Audre Lorde se sait différente depuis toujours, en bien plus de termes que « lesbienne » et « Noire ». Son identité sexuelle, sociale, imaginée ou réinventée, est plus complexe que ce que les catégories proposent. N’écrit-elle pas, dans le prologue de Zami : « J’ai toujours voulu être homme et femme à la fois, intégrer les aspects les plus forts et les plus riches de ma mère et de mon père à l’intérieur de moi, en moi ; partager mon corps en vallées et en montagnes, tout comme la terre se partage en collines et en cimes. » ? Ou encore : « Femme pour toujours. Mon corps est la représentation vivante d’une autre vie plus ancienne, plus longue, plus sage. Les montagnes et les vallées, les arbres, les rochers. Le sable, les fleurs, l’eau, les pierres. Sculpté dans la terre. » Cette différence, ce sentiment mêlé d’être de quelque part (une terre des Caraïbes), fille des Lorde mais aussi une Noire invisible car méprisée par un racisme qui ne se dit pas, fait surgir en elle l’impression d’être sans cesse en sursis, au bord de la vie, aux marges de la société. Elle continue de survivre pourtant et s’essaye à des amours indifféremment avec des Blanches ou des Noires, continue d’affirmer sa différence et de cerner l’invisibilité dont elle prétend ne pas souffrir pour ne pas heurter ses amies et continue ses études. Elle obtient une maîtrise en science des bibliothèques à l’université de Columbia en 1961 et contracte l’année suivante un mariage anti conventionnel avec un juriste gay, Edwin Rollin, dont elle a deux enfants. Edwin et elle vivent chacun de leur côté avant de divorcer en 1970.
En 1968, Diane di Prima, ancienne amie du Hunter collège et directrice des éditions Poet’s Press, décide de publier le premier recueil de poésies d’Audre Lorde, The First Cities. Il est accueilli favorablement par la critique, qui salue la fraicheur d’une nouvelle rhétorique dans les lettres afro-américaines, dans une période où prime réalisme et revendications politiques. Cette même année, Audre Lorde obtient une bourse pour être écrivaine en résidence à Tougaloo, une petite institution noire ancrée dans l’état raciste du Mississippi. C’est la première fois qu’elle visite le Vieux Sud, qu’elle quitte ses enfants, qu’elle enseigne… et ce changement influe favorablement sur sa personnalité et sur sa carrière. Enseigner lui est plus qu’agréable : c’est une véritable découverte, aussi importante que le travail d’écriture. « Les deux devinrent une manière d’explorer ce dont j’avais besoin pour ma survie », dira-t-elle. Dans Cable for Rage, son deuxième recueil de poésie paru en 1970, elle s’affirme ainsi comme étant au centre d’une vaste constellation de femmes, d’échanges avec le monde et s’inscrit dans la lignée de tous ses ancêtres noirs. Elle appelle les artistes afro-Américains au dialogue et ses sœurs lesbiennes à s’appuyer les unes sur les autres pour initier une libération véritable de toutes les oppressions. Au centre du recueil, un très long poème intitulé Martha la pose comme une lesbienne de plus en plus assumée. Il est vrai qu’elle a rencontré à Tougaloo un nouvel amour, Frances Clayton, qui va l’accompagner une grande partie de sa vie.
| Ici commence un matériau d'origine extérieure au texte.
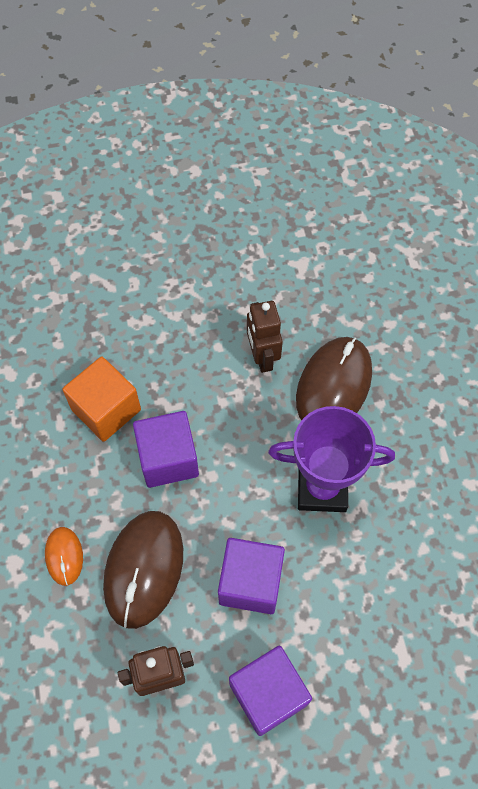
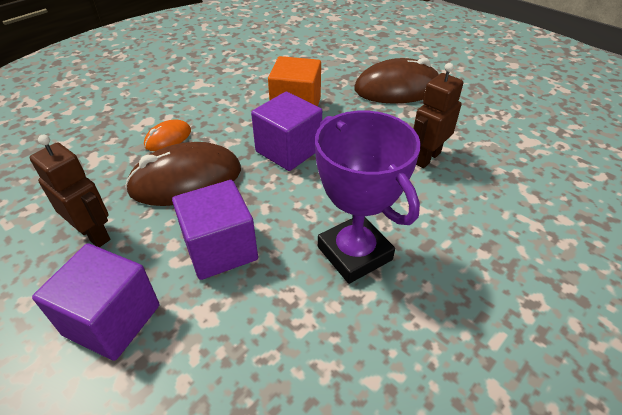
camera: 55 degrees right, 20 degrees down
(334, 386) = (458, 211): brown mouse -> brown mouse (397, 88)

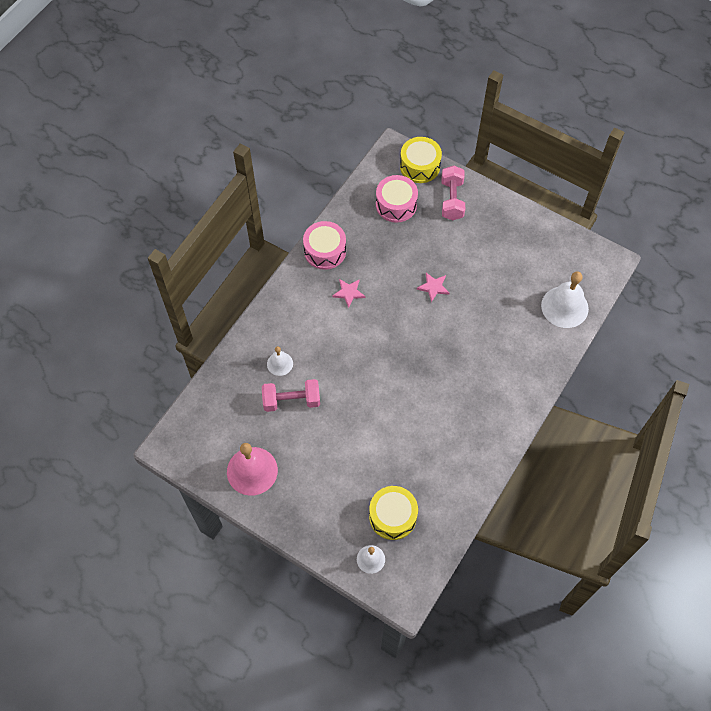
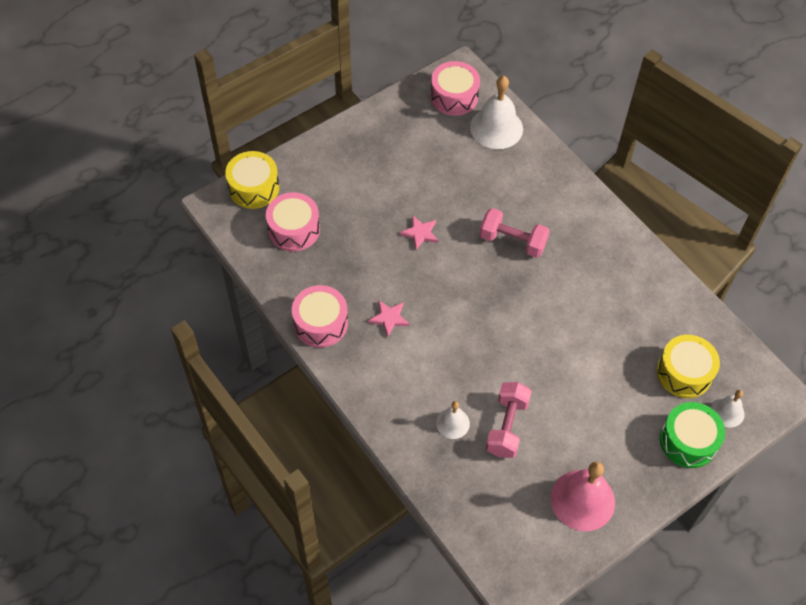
camera: 70 degrees left, 5 degrees down
(332, 535) = (688, 441): none -> green drum
(452, 200) = (315, 174): pink dumbbell -> pink dumbbell (512, 241)
(579, 266) = (454, 97): none -> pink drum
Trois ans plus tard, From A Land Where Other People Live paraît plus apaisé, plus universel, et est nominé aux National Poetry Award. Audre Lorde y décrit la complexité d’être une lesbienne noire en amérique (elle refusera toujours d’y mettre un A et écrit amérique ainsi), d’être noire, mère, amante et amie. Colère, terreur et solitude illuminent les pages de ce recueil.

New York Head Shop and Museum qui paraît l’année d’après, en 1974, est une invitation visuelle à un voyage dans le New York sale et dégradé des pauvres. Avec Coal, paru pour la première fois aux éditions W.W.Norton, qui est aussi la maison qui édite Adrienne Rich, Audre Lorde touche un public plus large et remporte un franc succès. Éminemment féministe, ce recueil reprend en partie des poèmes des ouvrages précédents et s’insurge contre toutes les difficultés faites aux femmes en amérique, parce qu’elles sont femmes. Elle affirme également la nécessité d’une sororité qu’elle appelle de toutes ses forces. Dans The Black Unicorn, (1978) elle rend hommage à ses racines noires dans lesquelles elle puise sa force, sa spiritualité et sa sagesse. Adrienne Rich écrit alors que « Lorde écrit en tant que Noire, mère, fille, lesbienne, féministe et visionnaire ». Audre se décrit elle-même comme une « poétesse, guerrière, mère, lesbienne, Noire » et multiplie son engagement contre les oppressions quelles qu’elles soient.

Ainsi en 1980, au cours d’une conversation téléphonique avec son amie écrivaine Barbara Smith, elle regrette l’absence d’une maison d’édition spécifique aux non-Blancs qui permettrait la diffusion de leur culture. C’est ainsi que naît Kitchen Table : Women of Color Press, la première maison d’édition entièrement autogérée par des Noires, qui publieront entre autres un des recueils d’Audre Lorde, I Am Your Sister : Black Women Organizing Across Sexualities (1986) et influeront grandement sur le monde des Lettres des artistes de couleur. De plus, l’organisation est aussi connue pour être activiste et soutenir toutes les minorités qui mènent un combat contre l’oppression.
Audre Lorde s’engage aussi auprès des Noires d’Afrique du Sud et est membre fondatrice de Support Sisters in South Africa, qui lutte contre les violences faites aux femmes noires du fait des dispositions racistes de l’apartheid.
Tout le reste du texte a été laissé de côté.